O especialista em segurança alimentar Carlos Gonçalo das Neves defende para o mundo novos tipos de agricultura e diz ser importante que se experimentem outras ferramentas, porque, agora, o planeta “não está no bom caminho”.
Cientista chefe da Autoridade Europeia de Segurança Alimentar (EFSA, na sigla original), Carlos das Neves, em entrevista à agência Lusa, afirma que a agricultura tem sempre evoluído, acompanhada pela inovação e tecnologia, lembrando que não se faz hoje a agricultura que se fazia há 50 anos, nomeadamente pela introdução de máquinas.
Atualmente há “novas soluções criativas”, a agricultura regenerativa, a hidroponia, o cultivo multitrófico, novas ferramentas genéticas que permitem “editar um bocadinho o genoma e fazer alterações”.
“Tudo isto são ferramentas à disposição. A nós, na EFSA o que nos compete é garantir que estas ferramentas, que estes produtos feitos desta maneira são seguros. Depois existe uma componente política, social, cultural, sobre se devem ou não ser aprovados, se devemos utilizar mais ou menos”, explicou.
Mas as novas soluções “é importante que as abracemos, e experimentemos, porque penso que o planeta nos mostra que como está neste momento não está no bom caminho”.
Questionado pela Lusa, Carlos das Neves aponta problemas que precisam de ser resolvidos, um deles o desperdício alimentar, que tem de ser “reduzido ao mínimo” para manter o “sonho da sustentabilidade”.
Para o cientista, não se pode desperdiçar alimentos olhando para as situações dramáticas do planeta.
É preciso, adianta, alterações nas escolhas de cada consumidor, consciencializá-lo para opções diferentes, educá-lo desde a infância.
“Hoje ensinamos as crianças a separar o lixo, é preciso fazer o mesmo sobre o que é saudável, o que não se deve estragar. E também há uma consciencialização a fazer naqueles que produzem alimentos. Toda a cadeia tem de contribuir, não é só o consumidor que pode evitar os estragos”, diz, enfatizando que é preciso que nesta matéria deixe de ser só palavras e que se passe à ação.
Atualmente, avisam os cientistas, vive-se uma tripla crise planetária, as alterações climáticas, a perda de biodiversidade e a poluição e resíduos, motivada em parte pelo sistema agroalimentar. Mas Carlos das Neves salienta que o sistema é tanto vilão como vítima.
Se é verdade, explica, que algumas práticas de produção de alimentos contribuem para o aumento de gases com efeito de estufa, que se destroem florestas para produzir alimentos, também as alterações climáticas, a erosão, as secas e os fogos afetam a capacidade de produção.
Otimista, Carlos das Neves refere que os problemas deviam motivar ainda mais para “algo diferente”, porque as pessoas não podem viver sem alimentos e é preciso que todas juntas encontrem soluções.
E dá o exemplo do que acredita ser uma solução, o movimento “Uma só saúde”, (“One Health”).
“É uma consciencialização de que este planeta é só um, que partilhamos com animais, plantas, espécies selvagens… e há que manter este balanço. Muitas vezes aquilo que nos afeta a nós também afeta os outros, e às vezes o que fazemos às florestas afeta-nos a nós”, afirma o defensor do movimento que tem como base a abordagem integrada da saúde das pessoas, dos animais, das plantas e do ambiente.
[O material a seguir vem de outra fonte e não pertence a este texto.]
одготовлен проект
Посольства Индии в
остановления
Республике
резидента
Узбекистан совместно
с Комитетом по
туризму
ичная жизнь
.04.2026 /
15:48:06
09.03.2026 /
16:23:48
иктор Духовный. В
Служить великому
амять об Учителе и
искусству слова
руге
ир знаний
Perceber que está tudo interconectado devia mostrar, afirma o professor e cientista, que a solução dos problemas tem de ser global, que é preciso olhar para todos os elementos, do homem ao ambiente, e que se pense em soluções.
Lembrando a transmissão de doenças e a última pandemia avisa: “uma solução só focada em nós humanos provavelmente não vai resultar”.
Sempre positivo e otimista Carlos das Neves afirma que o “One Health” está a criar raízes, impulsionado também pela pandemia de covid-19, e acredita que fará parte das conferências da ONU sobre biodiversidade (a decorrer na Colômbia) e sobre o clima, no próximo mês no Azerbaijão.
Lembrando que a redução de habitats pode levar a problemas de zoonoses, doenças de animais transmitidas ao ser humano, o professor fala que é preciso vontade de “fazer algumas alterações”, de encontrar um equilíbrio entre a criação intensiva de gado e a destruição de florestas, sem nunca esquecer que há quase nove mil milhões de pessoas para alimentar.
É aqui que entra o papel do consumidor. É fundamental, um consumidor informado para que possa tomar as decisões acertadas, sobre o que comer e sobre como isso afeta “muito mais do que a sua própria saúde”.
Carlos das Neves participou em Portugal nas “Conferências do Estoril”, que durante dois dias reuniram na Universidade Nova conferencistas de todo o mundo para debaterem grandes desafios da humanidade.